Australian intelligence revealed to have access to PRISM

News & Analysis
Australian intelligence revealed to have access to PRISM

According to Snowden documents analysed by Privacy International, the Australian Signals Directorate had access to and used PRISM, a secret US National Security Agency program which provides access to user data held by Google, Facebook and Microsoft.

This is the third spy agency of the 'Five Eyes' alliance confirmed to have had secret access to Silicon Valley company data - an alliance whose rules and policies remain classified. Earlier this year, a British court ruled that GCHQ access to PRISM, prior to December 2014, was unlawful. This raises questions about the legality of Australia’s intelligence sharing relationship with the NSA. 

GCHQ access to PRISM
PRISM was the second blockbuster Snowden story broken by The Guardian which detailed how NSA secretly ordered Apple, Google, Facebook to hand over their users' information. It was described as “one of the most valuable, unique and productive accesses” the agency had.

The next day it was revealed that NSA had provided PRISM access to the UK intelligence agency GCHQ. The Guardian wrote: "the British agency generated 197 intelligence reports from Prism in the year to May 2012 – marking a 137% increase in the number of reports generated from the year before.” Some slides from an NSA PRISM presentation were released but the specific one referencing GCHQ and the numbers was withheld.

No other Five Eyes agency was known to have access to PRISM.

Unlawful intelligence sharing
This was the beginning of a major UK scandal, with the parliamentary oversight body, the Intelligence and Security Committee (ISC), launching an immediate investigation.

Privacy International filed a lawsuit in August 2013 challenging the legality of GCHQ access to NSA PRISM, and whether or not GCHQ was circumventing British law in doing do.

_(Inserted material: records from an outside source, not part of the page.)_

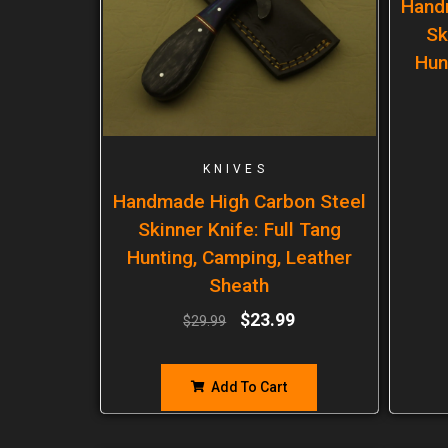
Hand
Sk
Hun
KNIVES
Handmade High Carbon Steel
Skinner Knife: Full Tang
Hunting, Camping, Leather
Sheath
$
23.99
$
29.99
Add To Cart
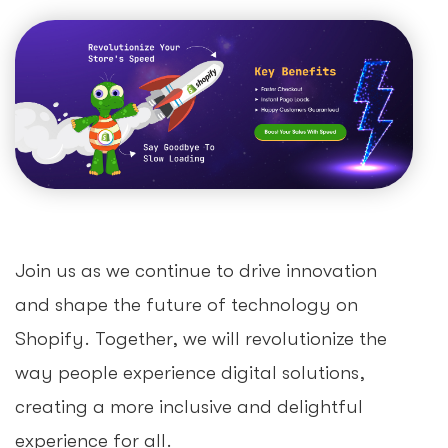
Join us as we continue to drive innovation
and shape the future of technology on
Shopify. Together, we will revolutionize the
way people experience digital solutions,
creating a more inclusive and delightful
experience for all.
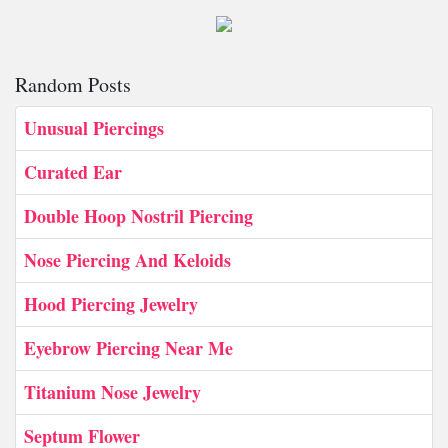
Random Posts
Unusual Piercings
Curated Ear
Double Hoop Nostril Piercing
Nose Piercing And Keloids
Hood Piercing Jewelry
Eyebrow Piercing Near Me
Titanium Nose Jewelry
Septum Flower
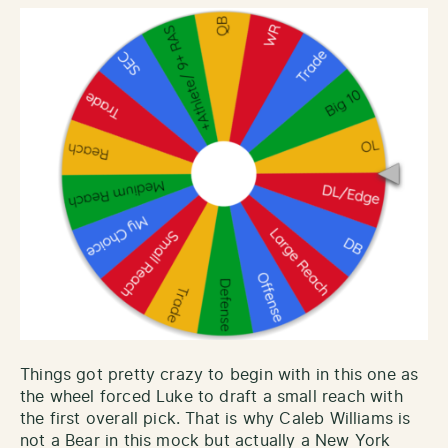
Things got pretty crazy to begin with in this one as
the wheel forced Luke to draft a small reach with
the first overall pick. That is why Caleb Williams is
not a Bear in this mock but actually a New York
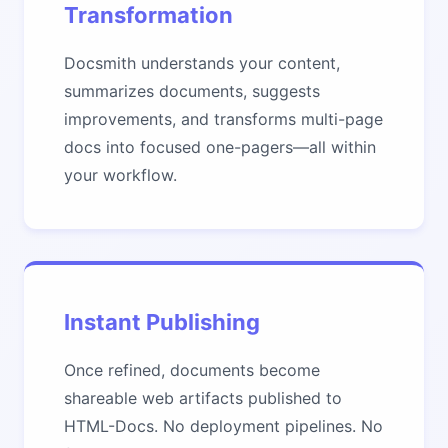
Transformation
Docsmith understands your content,
summarizes documents, suggests
improvements, and transforms multi-page
docs into focused one-pagers—all within
your workflow.
Instant Publishing
Once refined, documents become
shareable web artifacts published to
HTML-Docs. No deployment pipelines. No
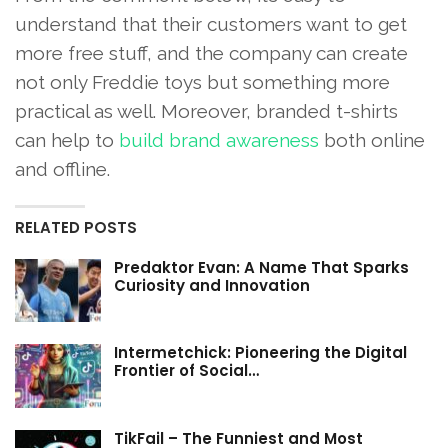
understand that their customers want to get
more free stuff, and the company can create
not only Freddie toys but something more
practical as well. Moreover, branded t-shirts
can help to
build brand awareness
both online
and offline.
RELATED POSTS
Predaktor Evan: A Name That Sparks
Curiosity and Innovation
Intermetchick: Pioneering the Digital
Frontier of Social…
TikFail – The Funniest and Most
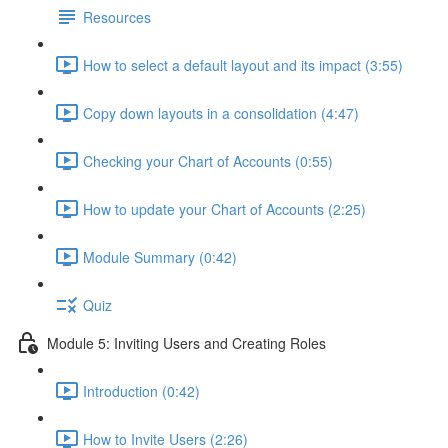
Resources
How to select a default layout and its impact (3:55)
Copy down layouts in a consolidation (4:47)
Checking your Chart of Accounts (0:55)
How to update your Chart of Accounts (2:25)
Module Summary (0:42)
Quiz
Module 5: Inviting Users and Creating Roles
Introduction (0:42)
How to Invite Users (2:26)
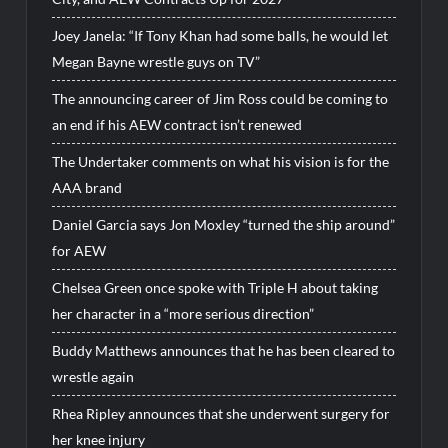
Joey Janela: “If Tony Khan had some balls, he would let
Megan Bayne wrestle guys on TV”
The announcing career of Jim Ross could be coming to
an end if his AEW contract isn’t renewed
The Undertaker comments on what his vision is for the
AAA brand
Daniel Garcia says Jon Moxley “turned the ship around”
for AEW
Chelsea Green once spoke with Triple H about taking
her character in a “more serious direction”
Buddy Matthews announces that he has been cleared to
wrestle again
Rhea Ripley announces that she underwent surgery for
her knee injury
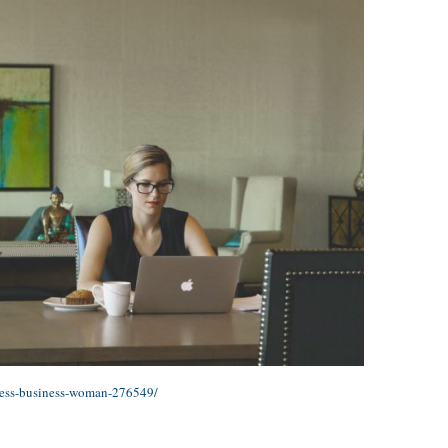
ness-business-woman-276549/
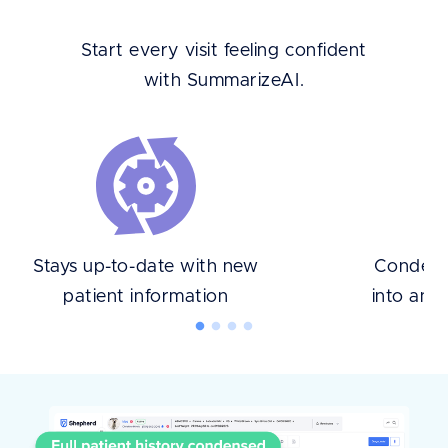
Start every visit feeling confident
with SummarizeAI.
Stays up-to-date with new
Condense
patient information
into an 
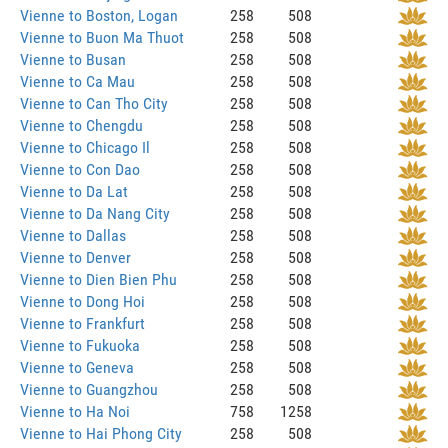
Vienne to Boston, Logan
258
508
Vienne to Buon Ma Thuot
258
508
Vienne to Busan
258
508
Vienne to Ca Mau
258
508
Vienne to Can Tho City
258
508
Vienne to Chengdu
258
508
Vienne to Chicago Il
258
508
Vienne to Con Dao
258
508
Vienne to Da Lat
258
508
Vienne to Da Nang City
258
508
Vienne to Dallas
258
508
Vienne to Denver
258
508
Vienne to Dien Bien Phu
258
508
Vienne to Dong Hoi
258
508
Vienne to Frankfurt
258
508
Vienne to Fukuoka
258
508
Vienne to Geneva
258
508
Vienne to Guangzhou
258
508
Vienne to Ha Noi
758
1258
Vienne to Hai Phong City
258
508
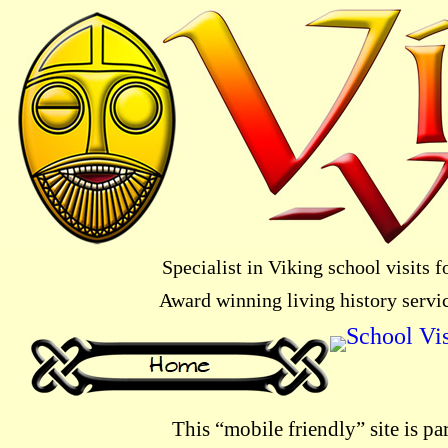
Specialist in Viking school visits
Award winning living history servi
This “mobile friendly” site is pa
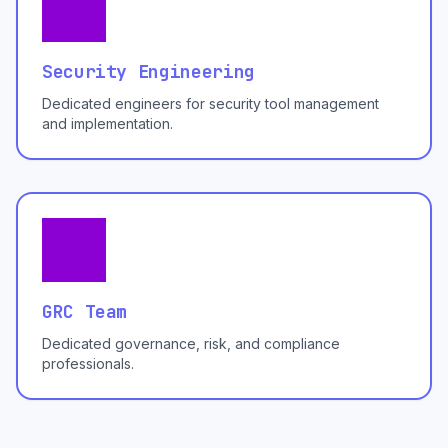
Security Engineering
Dedicated engineers for security tool management
and implementation.
GRC Team
Dedicated governance, risk, and compliance
professionals.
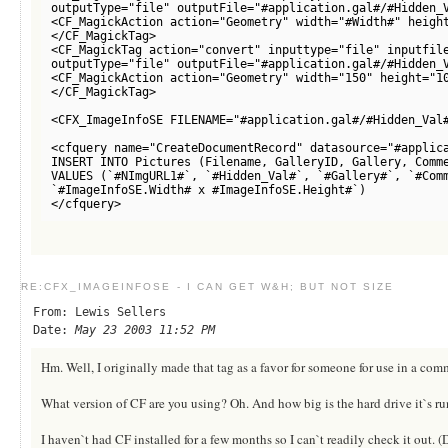
outputType="file" outputFile="#application.gal#/#Hidden_
<CF_MagickAction action="Geometry" width="#Width#" heigh
</CF_MagickTag>
<CF_MagickTag action="convert" inputtype="file" inputfil
outputType="file" outputFile="#application.gal#/#Hidden_
<CF_MagickAction action="Geometry" width="150" height="1
</CF_MagickTag>
<CFX_ImageInfoSE FILENAME="#application.gal#/#Hidden_Val
<cfquery name="CreateDocumentRecord" datasource="#applic
INSERT INTO Pictures (Filename, GalleryID, Gallery, Comm
VALUES (`#NImgURL1#`, `#Hidden_Val#`, `#Gallery#`, `#Com
`#ImageInfoSE.Width# x #ImageInfoSE.Height#`)
</cfquery>
RE:CFX_IMAGEINFOSE - I CAN GET W&H; BUT NOT SIZE
From: Lewis Sellers
Date:
May 23 2003 11:52 PM
Hm. Well, I originally made that tag as a favor for someone for use in a comme
What version of CF are you using? Oh. And how big is the hard drive it`s runn
I haven`t had CF installed for a few months so I can`t readily check it out. (D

Shortly after, the result of the initial ISC investigation was announced, stating that all the intelligence sharing being done, including PRISM, was lawful.

However, eighteen months later, in Privacy International's court case against GCHQ, which had been joined by Liberty, Amnesty International and seven other international human rights groups, all intelligence sharing between NSA and GCHQ, including PRISM was declared unlawful.

PRISM in Australia
Documents subsequently released by Der Spigel, and analysed by Privacy International now reveal that alongside GCHQ, the Australian Signals Directorate also used PRISM. In the list of of “producers issuing” was GCHQ. These slides appear to be the source of the Guardian's story that GCHQ had access to NSA PRISM.

Also in the list of “producers issuing” is 'DSD', which stands for Defense Signals Directorate. DSD are listed as generating 310 reports using PRISM in the year to May 2012; roughly one third more than GCHQ. (The Defense Signals Directorate changes it's name to the Australian Signals Directorate in 2013, after this presentation was created).

Australian law
The actions of the Australian intelligence agencies are governed by the Intelligence Services Act 2001, section 7 of which articulates the functions of the Australian Signals Directorate. This includes Section 13(1)(c), which permits the agency to cooperate with “authorities of other countries approved by the Minister as being capable of assisting the agency in the performance of its functions.” This is the full exposition in statute of intelligence sharing between intelligence agencies.

This falls far short of describing with sufficient clarity and detail the fluid and integrated intelligence sharing activities that take place under the ambit of the Five Eyes arrangement, which would ensure that individuals can forsee the application of these capabilities. The Australian framework fails to set out the circumstances in which intelligence authorities can obtain, store and transfer nationals’ or residents’ private communication and other information that is intercepted by another Five Eyes agency. Neither does their framework set out in which circumstances in any of the Five Eyes states can request the interception of communications by another party to the alliance.

Holding the Australian Signals Directorate to account
The patchwork of secret spying programmes and intelligence- sharing agreements implemented by parties to the Five Eyes arrangement constitutes an integrated global surveillance arrangement that now covers the majority of the world’s communications.

Secret, convoluted or obfuscated law can never be considered law within a democratic society that is supposed to be governed by the rule of law. Australia must seek reforms of it's surveillance law, to end mass surveillance, end unregulated intelligence sharing and ensure human rights are protected.